The common man need not pay for "government profligacy," the Communist Party of India-Marxist has said, warning it would resist the proposed move to raise petroleum prices by as much as 30 per cent.

Instead, the CPI-M has a plan to avoid the ''cascading effect,'' on overall prices the planned hike might have. This will be presented to the United Front steering committee, scheduled to discuss the issue this week, CPI-M sources said.

The CPI-M blames the massive Rs 160 billion deficit in the oil-pool account on luxury imports for the automobile sector, failure to step up domestic production and diversion of OPA funds to cover budgetary deficits since 1993.

Challenging the government view that there is no option but to hike petroleum prices, the party's plan seeks penal taxes on automobiles above the 1000 cc capacity but exclude smaller cars used largely by the middle-class.

It also seeks that the government cease starving the Oil and Natural Gas Commission of funds and reverse a move to dismantle it as indicated by the reduction in allocation for oil exploration by Rs 12 billion in the last Budget.

The CPI-M plan demands drastic changes in the management of the OPA itself which, it says, has been cynically used by all governments as a ''goose that lays golden eggs''. It claimed that whenever the OPA shows a deficit the government passes the burden onto the common man by hiking petroleum prices but never bringing down when there is a surplus. It said when international oil prices fell in the late eighties and early nineties, prices in India did not fall despite a surplus in the oil-pool account.

If the Rs 44.29 billion taken from the OPA in 1993 was returned at a rate of 15 to 18 per cent (which is what it pays on borrowings to buy crude) the deficit would straight away drop by Rs 60 billion, it said. The CPI-M also pointed out that the present government has also failed to return to the OPA the Rs 43.6 billion of extra revenue realised as customs duties against oil imports in 1996-97. Worse, the Rs 260 billion collected until 1996 as levies under the Oil Industry Development Act is missing, except for a paltry Rs 9.02 billion transferred until 1991-92. Since then no money has gone into developing the domestic oil industry. Instead the funds have been diverted into covering successive budget deficits, the plan claimed.

''After depriving the oil industry of funds meant for its development how can the people be asked to pay the price for the finance ministry's persistent profligacy?'' a Politburo member asked.

He pointed out that customs duties are levied against imports to protect domestic industry and not to earn revenue as levies on oil imports have been treated.
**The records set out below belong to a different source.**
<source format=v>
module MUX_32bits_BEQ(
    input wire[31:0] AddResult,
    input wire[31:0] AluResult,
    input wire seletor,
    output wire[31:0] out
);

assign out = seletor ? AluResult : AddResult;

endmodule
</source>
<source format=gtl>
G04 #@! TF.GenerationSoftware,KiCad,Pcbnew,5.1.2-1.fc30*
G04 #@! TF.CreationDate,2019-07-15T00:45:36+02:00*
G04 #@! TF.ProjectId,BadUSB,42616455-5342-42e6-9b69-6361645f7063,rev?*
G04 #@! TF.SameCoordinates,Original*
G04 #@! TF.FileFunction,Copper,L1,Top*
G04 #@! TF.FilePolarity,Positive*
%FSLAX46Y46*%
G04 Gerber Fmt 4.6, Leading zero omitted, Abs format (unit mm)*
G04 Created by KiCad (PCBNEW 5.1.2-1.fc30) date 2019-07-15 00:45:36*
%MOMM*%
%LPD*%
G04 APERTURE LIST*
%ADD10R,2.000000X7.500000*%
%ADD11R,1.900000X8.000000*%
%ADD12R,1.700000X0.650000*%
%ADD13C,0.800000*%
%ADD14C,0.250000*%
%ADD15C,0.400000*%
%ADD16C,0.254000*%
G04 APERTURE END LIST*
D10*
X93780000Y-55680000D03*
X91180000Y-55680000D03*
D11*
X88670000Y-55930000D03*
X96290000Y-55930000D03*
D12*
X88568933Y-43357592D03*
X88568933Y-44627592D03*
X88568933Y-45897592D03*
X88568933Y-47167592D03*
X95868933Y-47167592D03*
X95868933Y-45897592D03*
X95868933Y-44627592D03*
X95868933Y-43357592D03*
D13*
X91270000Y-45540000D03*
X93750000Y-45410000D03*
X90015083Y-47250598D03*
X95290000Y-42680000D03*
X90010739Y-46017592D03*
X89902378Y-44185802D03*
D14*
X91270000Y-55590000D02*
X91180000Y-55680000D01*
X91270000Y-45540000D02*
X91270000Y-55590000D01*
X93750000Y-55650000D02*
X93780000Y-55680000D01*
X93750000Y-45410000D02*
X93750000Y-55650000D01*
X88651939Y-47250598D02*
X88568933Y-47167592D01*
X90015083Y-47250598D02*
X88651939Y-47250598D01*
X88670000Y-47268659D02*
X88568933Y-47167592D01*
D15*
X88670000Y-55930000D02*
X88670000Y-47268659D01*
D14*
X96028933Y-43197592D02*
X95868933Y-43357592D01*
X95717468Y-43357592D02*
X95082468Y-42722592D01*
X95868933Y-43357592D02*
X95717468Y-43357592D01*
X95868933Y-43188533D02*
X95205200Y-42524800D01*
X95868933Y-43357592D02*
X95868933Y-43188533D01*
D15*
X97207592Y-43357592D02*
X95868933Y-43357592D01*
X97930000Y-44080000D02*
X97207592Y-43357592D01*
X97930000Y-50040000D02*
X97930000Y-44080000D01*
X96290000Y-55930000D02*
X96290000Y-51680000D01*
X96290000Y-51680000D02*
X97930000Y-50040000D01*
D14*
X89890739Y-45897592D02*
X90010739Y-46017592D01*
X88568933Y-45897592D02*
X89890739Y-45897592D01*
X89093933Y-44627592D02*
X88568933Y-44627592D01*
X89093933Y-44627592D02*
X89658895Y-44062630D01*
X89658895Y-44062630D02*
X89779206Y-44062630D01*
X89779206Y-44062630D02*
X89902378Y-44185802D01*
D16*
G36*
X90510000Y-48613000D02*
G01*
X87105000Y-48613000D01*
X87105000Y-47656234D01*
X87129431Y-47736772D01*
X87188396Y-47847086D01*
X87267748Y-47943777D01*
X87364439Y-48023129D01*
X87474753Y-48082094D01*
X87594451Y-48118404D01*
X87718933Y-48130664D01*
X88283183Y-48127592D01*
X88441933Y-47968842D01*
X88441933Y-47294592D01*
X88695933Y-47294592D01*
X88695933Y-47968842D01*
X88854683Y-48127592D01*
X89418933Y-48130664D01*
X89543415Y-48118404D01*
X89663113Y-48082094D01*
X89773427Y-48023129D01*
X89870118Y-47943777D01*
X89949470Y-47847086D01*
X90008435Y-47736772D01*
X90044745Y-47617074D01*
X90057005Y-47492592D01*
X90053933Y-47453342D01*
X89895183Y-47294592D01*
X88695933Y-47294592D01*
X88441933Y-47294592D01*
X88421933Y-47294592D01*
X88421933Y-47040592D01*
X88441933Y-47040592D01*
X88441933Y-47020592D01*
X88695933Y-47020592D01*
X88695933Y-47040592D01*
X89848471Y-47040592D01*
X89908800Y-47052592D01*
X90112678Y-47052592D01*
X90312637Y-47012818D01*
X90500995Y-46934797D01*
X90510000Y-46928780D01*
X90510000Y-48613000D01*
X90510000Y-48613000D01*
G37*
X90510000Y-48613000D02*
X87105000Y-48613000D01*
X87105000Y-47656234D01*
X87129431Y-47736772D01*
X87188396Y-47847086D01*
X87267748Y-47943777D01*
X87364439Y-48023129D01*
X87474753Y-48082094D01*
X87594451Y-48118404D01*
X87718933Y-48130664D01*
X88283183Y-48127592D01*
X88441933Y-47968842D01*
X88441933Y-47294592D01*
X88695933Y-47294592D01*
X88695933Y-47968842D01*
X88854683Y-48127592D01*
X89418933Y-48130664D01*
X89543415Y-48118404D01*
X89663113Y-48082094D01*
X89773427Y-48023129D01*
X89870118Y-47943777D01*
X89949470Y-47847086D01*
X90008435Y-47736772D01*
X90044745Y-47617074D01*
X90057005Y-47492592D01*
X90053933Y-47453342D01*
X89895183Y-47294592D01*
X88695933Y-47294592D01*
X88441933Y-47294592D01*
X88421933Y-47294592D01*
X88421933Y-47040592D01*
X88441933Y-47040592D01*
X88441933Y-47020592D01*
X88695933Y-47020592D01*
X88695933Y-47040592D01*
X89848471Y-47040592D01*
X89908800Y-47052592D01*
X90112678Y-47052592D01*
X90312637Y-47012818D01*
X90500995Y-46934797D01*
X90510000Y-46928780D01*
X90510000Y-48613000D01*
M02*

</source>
In fact, the Politburo member said, the OPA deficit would have been far less if no customs duties were levied on petroleum imports. In that case, the oil sector would have contributed Rs 342 billion through levies in 1996-97 to the central and state exchequers.

The CPI-M plan also accused the government of manipulation to rob the OPA of natural gas. Natural gas has not even included in the OPA, although the ONGC is the main player in the sector.
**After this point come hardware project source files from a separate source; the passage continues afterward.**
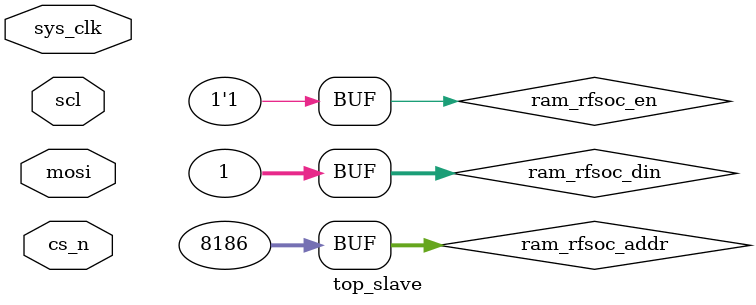
<source format=v>
`timescale 1ns / 1ps

module top_slave#
(
    parameter FRAM_BIT_NUM  = 128        ,
    parameter SYS_HZ        = 50_000_000,
    parameter SCL_HZ        = 1_000_000 ,
    parameter SPI_CHANNEL      = 8,
    parameter SPI_LANE      = 4
)(
    input                           sys_clk     ,

    input       [1:0]               cs_n        ,
    input       [1:0]               scl         ,
    input       [SPI_CHANNEL - 1: 0]   mosi        
    );



wire             clka_check ;
wire             ena_check  ;
wire [3:0]       wea_check  ;
wire [31:0]      addra_check;
wire [31:0]      dina_check ;
wire [31:0]      douta_check;
wire [31:0]      rama_rst_check;


wire          ram_bc_angle_clk  ;
wire          ram_bc_angle_en   ;
wire [3:0]    ram_bc_angle_we   ;
wire [31:0]   ram_bc_angle_addr ;
wire [31:0]   ram_bc_angle_din  ;
wire [31:0]   ram_bc_angle_dout ;
wire          ram_bc_angle_rst  ;

//PL
wire          ram_rfsoc_clk    ;
wire          ram_rfsoc_en     ;
wire          ram_rfsoc_wren   ;
wire [31:0]   ram_rfsoc_addr   ;
wire [31:0]   ram_rfsoc_din    ;
wire bram_clk;
wire bram_we;
wire [31:0] bram_addr;
wire [31:0] bram_data;

wire  sys_rst;
wire locked;
wire vio_rst;
wire clk_50m;
  clk_wiz_0 u_clk_wiz_0
   (
    // Clock out ports
    .clk_50m(clk_50m),     // output clk_50m
    // Status and control signals
    .reset(0), // input reset
    .locked(locked),       // output locked
   // Clock in ports
    .clk_in1(sys_clk));      // input clk_in1

vio_reset u_vio_reset (
  .clk          (clk_50m    ),
  .probe_out0   (vio_rst    )  
);

assign sys_rst = ~locked | vio_rst;

wire bram_wr_done;

assign ram_rfsoc_clk  = clk_50m;
assign ram_rfsoc_en   = 1;
assign ram_rfsoc_wren = bram_wr_done;
assign ram_rfsoc_addr = 32'd8186;
assign ram_rfsoc_din  = 1;


cpu_sys_wrapper u_cpu_sys_wrapper(
    . app_param0                (app_param0           ),
    . app_param1                (app_param1           ),
    . app_param2                (app_param2           ),
    . app_param3                (app_param3           ),

    . app_status0               (app_status0          ),
    . app_status1               (app_status1          ),



    . ram_bc_angle_addr         (ram_bc_angle_addr    ),
    . ram_bc_angle_clk          (ram_bc_angle_clk     ),
    . ram_bc_angle_din          (ram_bc_angle_din     ),
    . ram_bc_angle_dout         (ram_bc_angle_dout    ),
    . ram_bc_angle_en           (ram_bc_angle_en      ),
    . ram_bc_angle_rst          (ram_bc_angle_rst     ),
    . ram_bc_angle_we           (ram_bc_angle_we      ),


    . ram_bc_code_read_clk      (clka_check           ),
    . ram_bc_code_read_en       (ena_check            ),
    . ram_bc_code_read_we       (wea_check            ),
    . ram_bc_code_read_addr     (addra_check          ),
    . ram_bc_code_read_din      (dina_check           ),
    . ram_bc_code_read_dout     (douta_check          ),
    . ram_bc_code_read_rst      (rama_rst_check       ),

    . bc_uart_adjust_rxd        (BC_UART_ADJUST_RX    ),
    . bc_uart_adjust_txd        (BC_UART_ADJUST_TX    )
 );

data_check #(
    .FRAM_BIT_NUM    (FRAM_BIT_NUM),          // 默认 24，可修改
    .SYS_HZ          (SYS_HZ      ),  // 系统时钟频率（Hz）
    .SCL_HZ          (SCL_HZ      ),   // SCL时钟频率（Hz）
    .SPI_CHANNEL     (SPI_CHANNEL ),           // SPI通道数
    .SPI_LANE        (SPI_LANE    )            // SPI Lane数
) u_data_check (
    .sys_clk          (clk_50m),           // 输入：系统时钟
    .sys_rst          (sys_rst),           // 输入：系统复位
    .bram_we          (bram_we),           // 输入：BRAM写使能
    .bram_addr        (bram_addr),         // 输入：BRAM地址（32bit）
    .bram_data        (bram_data),         // 输入：BRAM数据（32bit）
    .bram_wr_done     (bram_wr_done)
);

 test_slave #
(
    . FRAM_BIT_NUM (FRAM_BIT_NUM),
    . SYS_HZ       (SYS_HZ      ),
    . SCL_HZ       (SCL_HZ      ),
    . SPI_CHANNEL     (SPI_CHANNEL    ),
    . SPI_LANE     (SPI_LANE    )
) u_test_slave (
    .sys_clk      (clk_50m),       // 系统时钟
    .sys_rst      (sys_rst),       // 系统复位，高有效

  .cs_n         ({{4{cs_n[1]}},{4{cs_n[0]}}}    ),      // SPI 片选，低有效
    .scl          ({{4{scl[1]}},{4{scl[0]}}}     ),      // SPI 时钟
    .mosi         (mosi    ),      // SPI 主出从入

    .bram_clk     (bram_clk),      // BRAM 写时钟
    .bram_we      (bram_we ),      // BRAM 写使能
    .bram_addr    (bram_addr),     // BRAM 写地址
    .bram_data    (bram_data),     // BRAM 写数据
    .bram_wr_done (bram_wr_done)   // 写完成标志
);
bram_bc_code_spi u_bram_bc_code_check (
  .clka (clka_check       ),// input  wire clka
  .ena  (ena_check        ),// input  wire ena
  .wea  (wea_check        ),// input  wire [0 : 0] wea
  .addra(addra_check >> 2 ),// input  wire [10 : 0] addra
  .dina (dina_check       ),// input  wire [31 : 0] dina
  .douta(douta_check      ),// output wire [31 : 0] douta
  .clkb (bram_clk         ),// input wire clkb
  .enb  (1                ),// input wire enb
  .web  (bram_we          ),// input wire [0 : 0] web
  .addrb(bram_addr        ),// input wire [10 : 0] addrb
  .dinb (bram_data        ),// input wire [31 : 0] dinb
  .doutb(                 ) // output wire [31 : 0] doutb
);

 bram_spi_in u_bram_bc_angle (
  .clka (ram_bc_angle_clk       ),      // input wire clka
  .ena  (ram_bc_angle_en        ),      // input wire ena
  .wea  (ram_bc_angle_we[0]     ),      // input wire [0 : 0] wea
  .addra(ram_bc_angle_addr >> 2 ),      // input wire [6 : 0] addra
  .dina (ram_bc_angle_din       ),      // input wire [31 : 0] dina
  .douta(ram_bc_angle_dout      ),      // output wire [31 : 0] douta
  .clkb (ram_rfsoc_clk          ),      // input wire clkb
  .enb  (ram_rfsoc_en           ),      // input wire enb
  .web  (ram_rfsoc_wren         ),      // input wire [0 : 0] web
  .addrb(ram_rfsoc_addr         ),      // input wire [7 : 0] addrb
  .dinb (ram_rfsoc_din          ),      // input wire [15 : 0] dinb
  .doutb(doutb                  )       // output wire [15 : 0] doutb
);



ila_done_ram u_ila_done_ram (
	.clk       (ram_rfsoc_clk ), 
	.probe0    (ram_rfsoc_en  ), 
	.probe1    (ram_rfsoc_wren  ), 
	.probe2    (ram_rfsoc_addr), 
	.probe3    (ram_rfsoc_din ) 
);

ila_bccode_bram_rw u_ila_ps_angle_bram_rw (
	.clk    (ram_bc_angle_clk   ), // input wire clk
	.probe0 (ram_bc_angle_en    ), // input wire [0:0]  probe0  
	.probe1 (ram_bc_angle_we    ), // input wire [3:0]  probe1 
	.probe2 (ram_bc_angle_addr  ), // input wire [31:0]  probe2 
	.probe3 (ram_bc_angle_din   ), // input wire [31:0]  probe3 
	.probe4 (ram_bc_angle_dout  )  // input wire [31:0]  probe4
);

ila_bccode_bram_rw u_ila_bccode_bram_back_rw (
	.clk       (clka_check ), // input wire clk
	.probe0    (ena_check  ), // input wire [0:0]  probe0  
	.probe1    (wea_check  ), // input wire [3:0]  probe1 
	.probe2    (addra_check), // input wire [31:0]  probe2 
	.probe3    (dina_check ), // input wire [31:0]  probe3 
	.probe4    (douta_check)  // input wire [31:0]  probe4 
);


endmodule

</source>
Natural gas prices are artificially kept below international rates by about 50 to 60 per cent, essentially to subsidise the fertiliser industry. But more than 40 per cent of natural gas (not liquefied petroleum gas, which is a by-product of petroleum refining) is used by various non-essential and non-priority industries which need no subsidy.

The CPI-M plan suggests raising natural gas prices for industries other than those manufacturing fertilisers, back to international levels, thereby increasing OPA revenues. A Rs 1,000 increase per 1,000 cubic metres of natural gas alone would fetch Rs 20 billion in revenue whereas prices have been kept static at a grossly unrealistic Rs 2,470 per cubic metre for the past seven years, it said.

The OPA deficit is entirely contrived, with surpluses being regularly siphoned off to meet overall deficits while partial accounts are put forward to the public to justify price hikes, the Politburo member said.

If all the money due to the OPA is returned it would not only prevent hikes in petroleum price but also help generate Rs 600 billion which can be used to substantially lower the prices of cooking gas, diesel and kerosene, which deserve maximum subsidy.

The Politburo member said such steps were never taken because successive governments have burdened the people to help big businesses make a profit.

"These governments have seen themselves as chartered accountants rather than as repositories of the people's mandate,'' he said.